Record cocaine seizure unloaded near Oakland port
The haul from the largest high-seas drug busts in history was unloaded Monday by U.S. Coast Guard officers at the West Coast command center near the Port of Oakland.
Under heavy guard, bales of cocaine totaling nearly 40,000 pounds were unloaded from the armed USGS cutter Sherman. The unloaded haul, with a retail value of $600 million, included 38,000 pounds of cocaine seized by the crew of the Sherman from a Panamanian cargo ship about 20 miles off a Panamanian island on March 17. The largest previous cocaine seizure by the Coast Guard was 30,109 pounds from a state-less vessel in 2004. The haul unloaded Monday also included cocaine from two smaller seizures.

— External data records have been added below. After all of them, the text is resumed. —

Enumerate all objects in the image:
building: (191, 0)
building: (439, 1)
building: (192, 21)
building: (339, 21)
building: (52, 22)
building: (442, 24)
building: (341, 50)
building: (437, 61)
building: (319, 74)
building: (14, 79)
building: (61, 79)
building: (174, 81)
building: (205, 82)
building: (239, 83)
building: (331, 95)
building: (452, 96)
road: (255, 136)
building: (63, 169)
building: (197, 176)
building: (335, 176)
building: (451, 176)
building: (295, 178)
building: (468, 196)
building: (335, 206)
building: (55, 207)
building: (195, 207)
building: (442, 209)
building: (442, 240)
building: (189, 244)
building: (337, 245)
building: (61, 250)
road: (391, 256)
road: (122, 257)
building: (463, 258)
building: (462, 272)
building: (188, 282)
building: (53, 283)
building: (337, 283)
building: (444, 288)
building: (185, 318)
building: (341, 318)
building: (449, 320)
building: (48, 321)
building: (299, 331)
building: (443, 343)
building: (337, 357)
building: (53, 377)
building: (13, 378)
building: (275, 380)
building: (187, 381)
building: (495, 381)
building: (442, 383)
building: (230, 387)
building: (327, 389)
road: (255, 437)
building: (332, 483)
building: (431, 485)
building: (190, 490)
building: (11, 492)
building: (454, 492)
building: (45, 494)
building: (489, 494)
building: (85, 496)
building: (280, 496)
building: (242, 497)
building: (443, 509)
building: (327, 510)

While on a 101-day patrol in the Pacific, an intelligence tip led the crew of the San Diego-based Sherman to the cargo vessel Gatun, which was heading from Panama to Mexico in the Pacific Ocean. The Gatun's 14 crew members, comprised of Panamanians and Mexicans, acted nervously when approached by the Sherman boarding party, but were not armed and offered no resistance. An inspection of the vessel turned up the cocaine bales in two containers among the ship's normal cargo.
The Panamanians were handed over to Panama while the Mexicans were taken into U.S. custody, said Brock Eckel, one of the officers from the Sherman who discovered the illegal drugs. The drugs are to be transferred to the U.S. Drug Enforcement Agency for eventual incineration.